== Excerpted passage ==

But what’s the first step to virtual volunteering? That’s where we come in. We chatted with four American Family Insurance employees who have dedicated some of their spare time to online volunteer work. With their help and experience, we’ll walk through the process of getting involved with virtual volunteering, the skills needed to volunteer and tips to go above and beyond for your online cause.
Here’s what we learned.
How to Get Started as a Virtual Volunteer
First things first — find your perfect fit to volunteer! Keep in mind that you're volunteering a limited resource (your time) to this organization, so it should be something that adds value to your life. Write down what you aspire to achieve while volunteering before you start your search to make sure you stay on the right track of finding the right opportunity for you.
So where to begin finding the right fit? You might just find opportunities at your place of work! Many companies, including American Family, offer employee volunteer programs that make it easy to find opportunities that match your own passion with causes in your community. And if your company doesn’t offer these programs, you can always see if your friends or family members have any recommendations! Utilizing your network can help ensure you find trusted sources to meet your ideal match.
Otherwise, a quick search online can generate countless options! Our tip? Head to VolunteerMatch.org to explore their growing directory of virtual volunteering opportunities.
What Skills Are Needed to Be a Virtual Volunteer?
Volunteering is a great way to use individual, specific skillsets to give back to your community, like being a respite caregiver or volunteering as an EMT. But there are some general skills that all virtual volunteers will find helpful to have.
Here are key skills the volunteers we interviewed find most important:
Self-Motivated. Remember, you’re doing this work for free — and likely in the comfort of your own home. So having the skill to stay motivated is essential to being a virtual volunteer. Finding a volunteer opportunity that you’re interested in or passionate about could be just the key to staying motivated!

===

**What is asked:**
**1.** Retype the part of the passage on virtual volunteering starting at "So where to" and ending at "a Virtual Volunteer?".
**2.** In the passage on virtual volunteering, which website is suggested for exploring a directory of virtual volunteering opportunities?
The material plays no part in this work.

== Supplied data ==

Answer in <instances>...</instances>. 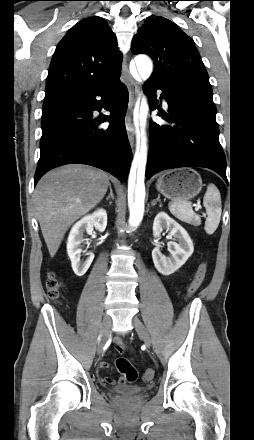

===

**Answers:**
**1.**
So where to begin finding the right fit? You might just find opportunities at your place of work! Many companies, including American Family, offer employee volunteer programs that make it easy to find opportunities that match your own passion with causes in your community. And if your company doesn’t offer these programs, you can always see if your friends or family members have any recommendations! Utilizing your network can help ensure you find trusted sources to meet your ideal match.
Otherwise, a quick search online can generate countless options! Our tip? Head to VolunteerMatch.org to explore their growing directory of virtual volunteering opportunities.
What Skills Are Needed to Be a Virtual Volunteer?

**2.** VolunteerMatch.org